Something was off. She could feel it in the flow of the world around her, but she couldn't pinpoint the source. She was too new to all this and her frustration with her lack of understanding was high just then.
"You could always just ask," Malla muttered in the back of her head.
"What's wrong with the world?" she asked silently of the much older Time Lady.
"Time is moving more slowly here," she replied. "People started complaining about missing people in the Library over twelve hours ago, yet the computer stated that it's been only six hours since the last book was checked out."
Rose was silent for a long time, as her mind raced with the implications of that.
"How much power would it take to slow time like that?" she asked finally.
"To slow time across an entire world?" Malla retorted with a snort. "More power than I can calculate, without a crystal matrix computer and several hours to run the variables."
"So, a heck of a lot," Rose answered, thinking hard. "How many races could do something like this?"
"Well, we could, if we had positioned temporal wave modifiers in equidistant points around the planet. Not that we have access to that sort of technology in this universe right now. Other than us, well, I don't know of anyone short of Eternal-level or above who could pull it off. The real question though, is why? What purpose does it serve to slow time here?"
"Maybe it's not about slowing time, exactly," Rose mused as a thought occurred to her. "Maybe it's about cutting us off from other people. If time is moving more slowly, then the communicators won't be able to work properly. We can't call out. We can't call for help. After all, the first thing that happened, Moira said, was that they lost contact with the Mashas, right?"
"Perhaps we should experiment?" Malla prompted and Rose pulled out her cell phone. She speed-dialled her father and heard a faint crackling, but no ringing, and certainly no connection. After a moment, her cell phone shut down and she frowned.
"What is it?" Susan asked and Rose looked over at her.
"I can't get Dad on the phone. The line is not getting through to him," she explained and the Doctor looked up suddenly from where he was working.
"Not possible, that phone has universal roaming, it should be able to reach him in any time or place!" he insisted.
"Unless we're not in time," Rose pointed out and he paused and frowned.
"It's slower here," he replied, after a moment's thought, and the others all got the distant look in their eyes that said that they were paying close attention to the energies of time and space that were flowing around them all.
"Only on the planet's surface," Koschei added, squinting up skywards. "The sun is not affected, nor the moon. We can't see the planet moving around the sun at it's usual pace, but it actually is."

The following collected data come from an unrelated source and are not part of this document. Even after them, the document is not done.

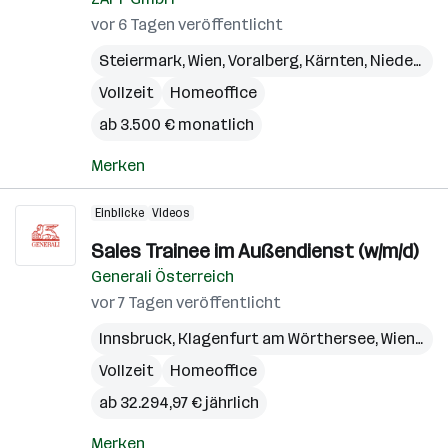
vor 6 Tagen veröffentlicht
Steiermark
,
Wien
,
Voralberg
,
Kärnten
,
Niederösterreich
Vollzeit
Homeoffice
ab 3.500 € monatlich
Merken
Einblicke
Videos
Sales Trainee im Außendienst (w/m/d)
Generali Österreich
vor 7 Tagen veröffentlicht
Innsbruck
,
Klagenfurt am Wörthersee
,
Wien
,
Bre
Vollzeit
Homeoffice
ab 32.294,97 € jährlich
Merken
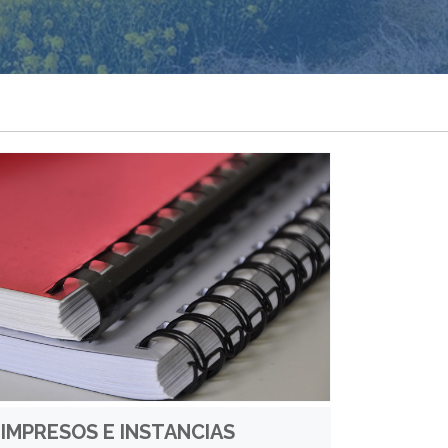
IMPRESOS E INSTANCIAS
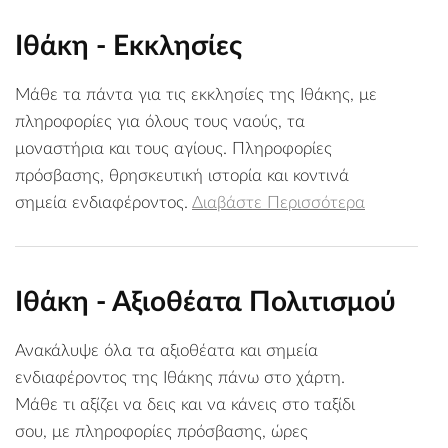
Ιθάκη - Εκκλησίες
Μάθε τα πάντα για τις εκκλησίες της Ιθάκης, με
πληροφορίες για όλους τους ναούς, τα
μοναστήρια και τους αγίους. Πληροφορίες
πρόσβασης, θρησκευτική ιστορία και κοντινά
σημεία ενδιαφέροντος.
Διαβάστε Περισσότερα
Ιθάκη - Αξιοθέατα Πολιτισμού
Ανακάλυψε όλα τα αξιοθέατα και σημεία
ενδιαφέροντος της Ιθάκης πάνω στο χάρτη.
Μάθε τι αξίζει να δεις και να κάνεις στο ταξίδι
σου, με πληροφορίες πρόσβασης, ώρες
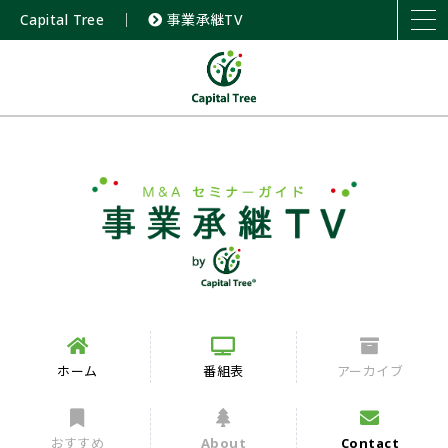
Capital Tree
｜
事業承継TV
ホーム
番組表
アーカイブ
おすすめ
About
Contact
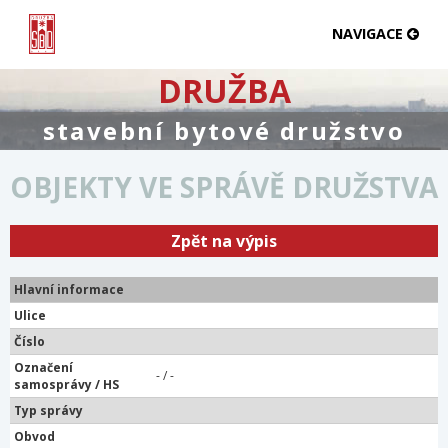
NAVIGACE
DRUŽBA
stavební bytové družstvo
OBJEKTY VE SPRÁVĚ DRUŽSTVA
Zpět na výpis
Hlavní informace
Ulice
Číslo
Označení
- / -
samosprávy / HS
Typ správy
Obvod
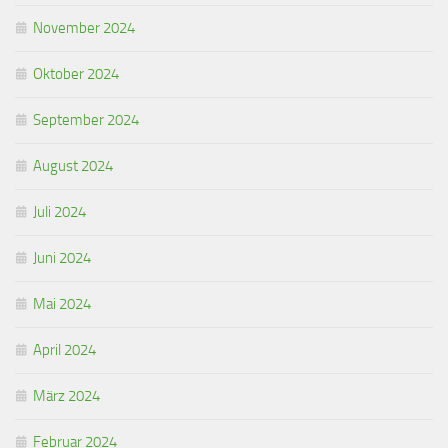
November 2024
Oktober 2024
September 2024
August 2024
Juli 2024
Juni 2024
Mai 2024
April 2024
März 2024
Februar 2024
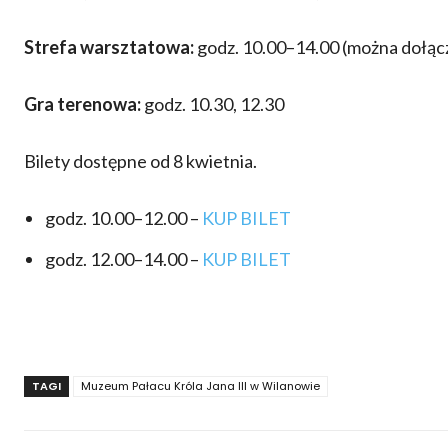
Strefa warsztatowa:
godz. 10.00–14.00 (można dołą
Gra terenowa:
godz. 10.30, 12.30
Bilety dostępne od 8 kwietnia.
godz. 10.00–12.00 –
KUP BILET
godz. 12.00–14.00 –
KUP BILET
TAGI
Muzeum Pałacu Króla Jana III w Wilanowie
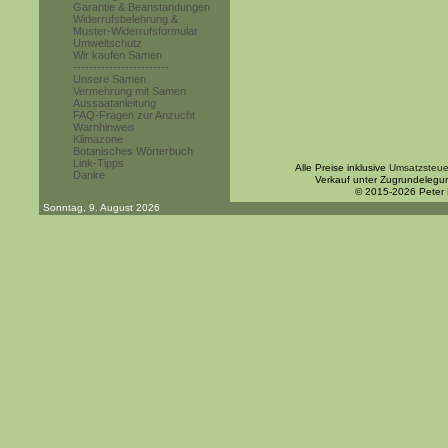
Garantie & Beanstandungen
Widerrufsbelehrung &
Muster-Widerrufsformular
Umweltschutz
Wir kaufen Samen
------------------------
Unsere Samen
Vermehrung mit Samen
Aussaatanleitung
FAQ-Fragen zur Anzucht
Warnhinweis
Klimazone
Botanisches Wörterbuch
Link-Tipps
Alle Preise inklusive
Umsatzsteue
Danke
Verkauf unter Zugrundelegu
© 2015-2026 Peter
Sonntag, 9. August 2026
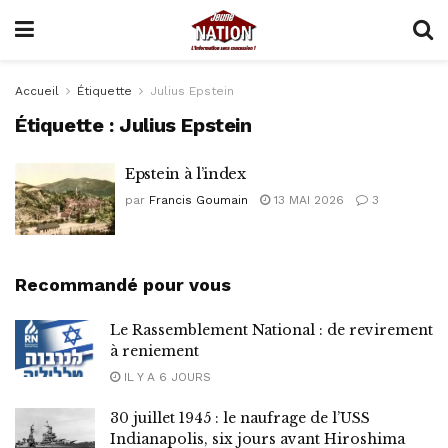
Accueil
Étiquette
Julius Epstein
Étiquette :
Julius Epstein
Epstein à l’index
par
Francis Goumain
13 MAI 2026
3
Recommandé pour vous
Le Rassemblement National : de revirement
à reniement
IL Y A 6 JOURS
30 juillet 1945 : le naufrage de l’USS
Indianapolis, six jours avant Hiroshima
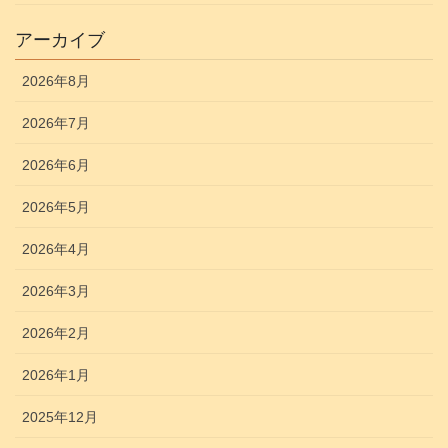
アーカイブ
2026年8月
2026年7月
2026年6月
2026年5月
2026年4月
2026年3月
2026年2月
2026年1月
2025年12月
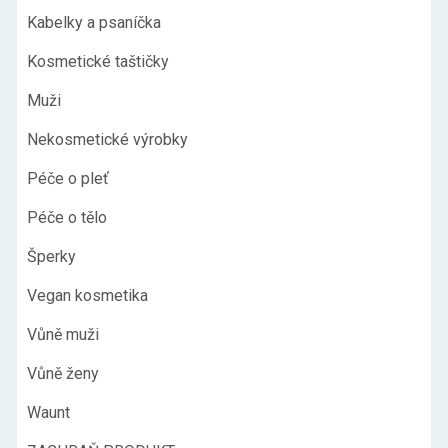
Kabelky a psaníčka
Kosmetické taštičky
Muži
Nekosmetické výrobky
Péče o pleť
Péče o tělo
Šperky
Vegan kosmetika
Vůně muži
Vůně ženy
Waunt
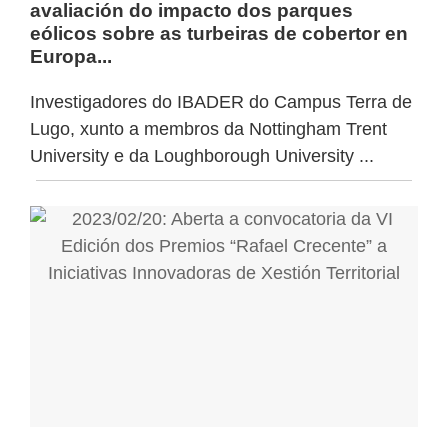
avaliación do impacto dos parques
eólicos sobre as turbeiras de cobertor en
Europa...
Investigadores do IBADER do Campus Terra de
Lugo, xunto a membros da Nottingham Trent
University e da Loughborough University ...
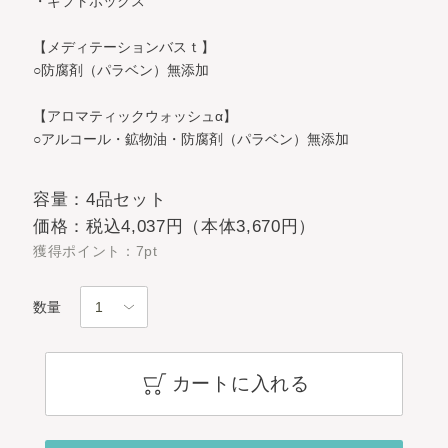
・ギフトボックス
【メディテーションバスｔ】
○防腐剤（パラベン）無添加
【アロマティックウォッシュα】
○アルコール・鉱物油・防腐剤（パラベン）無添加
容量：4品セット
価格：税込4,037円（本体3,670円）
獲得ポイント：7pt
数量
カートに入れる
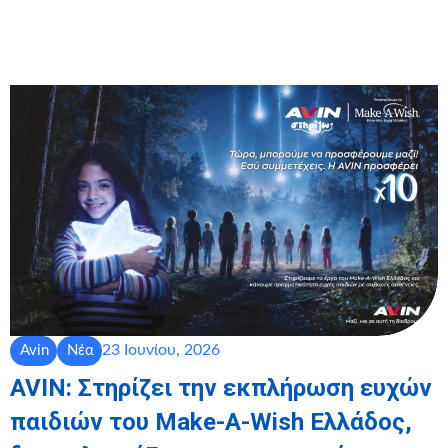
23 Ιουνίου, 2026
Avin
Νέα
AVIN: Στηρίζει την εκπλήρωση ευχών
παιδιών του Make-A-Wish Ελλάδος,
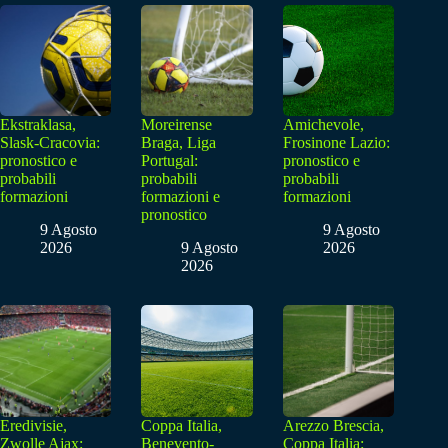
Ekstraklasa,
Moreirense
Amichevole,
Slask-Cracovia:
Braga, Liga
Frosinone Lazio:
pronostico e
Portugal:
pronostico e
probabili
probabili
probabili
formazioni
formazioni e
formazioni
pronostico
9 Agosto
9 Agosto
2026
9 Agosto
2026
2026
Eredivisie,
Coppa Italia,
Arezzo Brescia,
Zwolle Ajax:
Benevento-
Coppa Italia:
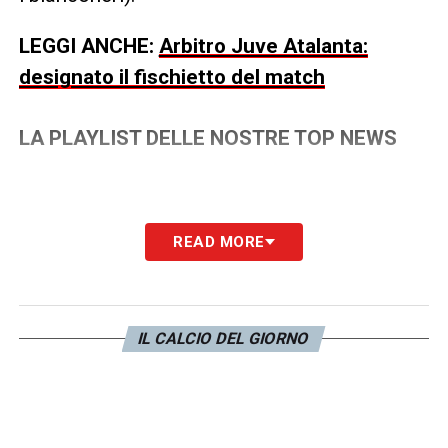
LEGGI ANCHE:
Arbitro Juve Atalanta:
designato il fischietto del match
LA PLAYLIST DELLE NOSTRE TOP NEWS
READ MORE
IL CALCIO DEL GIORNO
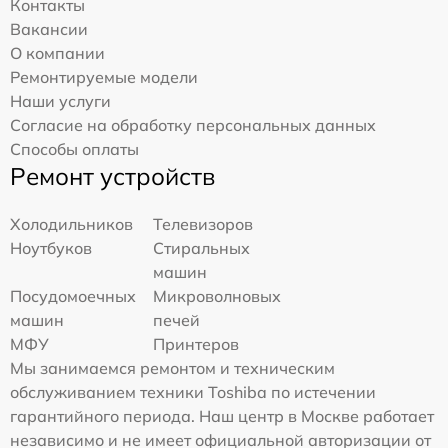
Контакты
Вакансии
О компании
Ремонтируемые модели
Наши услуги
Согласие на обработку персональных данных
Способы оплаты
Ремонт устройств
Холодильников
Телевизоров
Ноутбуков
Стиральных
машин
Посудомоечных
Микроволновых
машин
печей
МФУ
Принтеров
Мы занимаемся ремонтом и техническим
обслуживанием техники Toshiba по истечении
гарантийного периода. Наш центр в Москве работает
независимо и не имеет официальной авторизации от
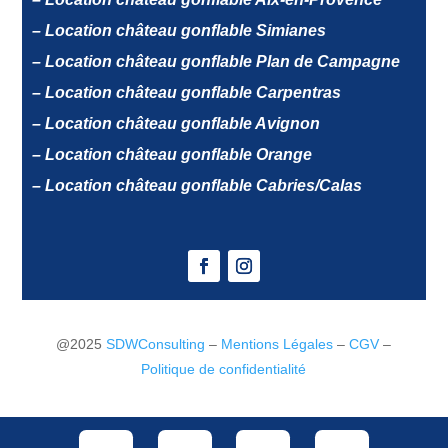
– Location château gonflable Simianes
– Location château gonflable Plan de Campagne
– Location château gonflable Carpentras
– Location château gonflable Avignon
– Location château gonflable Orange
– Location château gonflable Cabries/Calas
@2025
SDWConsulting
–
Mentions Légales
–
CGV
–
Politique de confidentialité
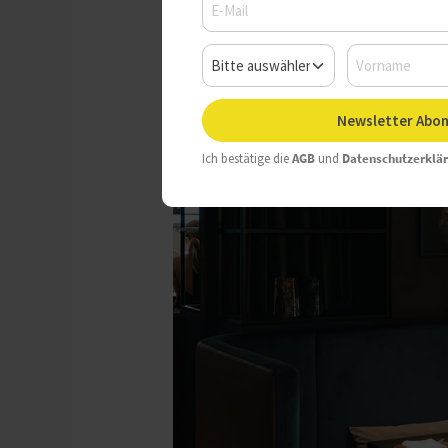
Newsletter Abon
Ich bestätige die
AGB
und
Datenschutzerklä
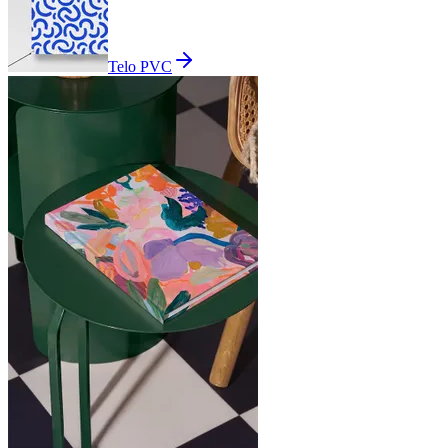
Telo PVC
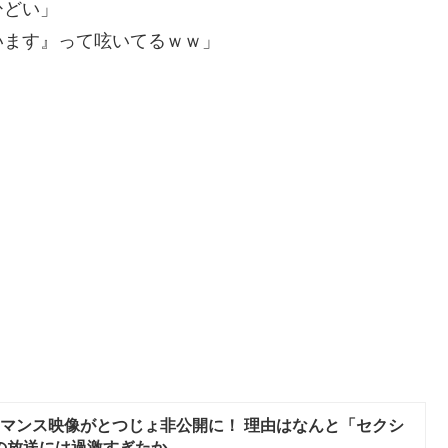
ひどい」
います』って呟いてるｗｗ」
ォーマンス映像がとつじょ非公開に！ 理由はなんと「セクシ
の放送には過激すぎたか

"Hm, Doctor Moon might be able to tell that something is wrong with Charlotte," he replied thoughtfully.
"Doctor Moon?" Rose asked him and he nodded.
"The Moon is actually an outboard diagnostics computer that monitors the Library and environs," he explained.
"I wonder if I can hack into it? I could use the Library's own interface with the moon to send a message, or at least to find out more about what is going on here," Tomoko mused aloud and the Doctor nodded.
"Can't hurt to try!" he told her, his usual smile starting to reassert itself and the waves of fear ebbing from him. Rose smiled too, relieved that that they were finally starting to figure out a plan. Well, a plan other than just running for their lives.
Which, now that she thought about it, really was their usual plan.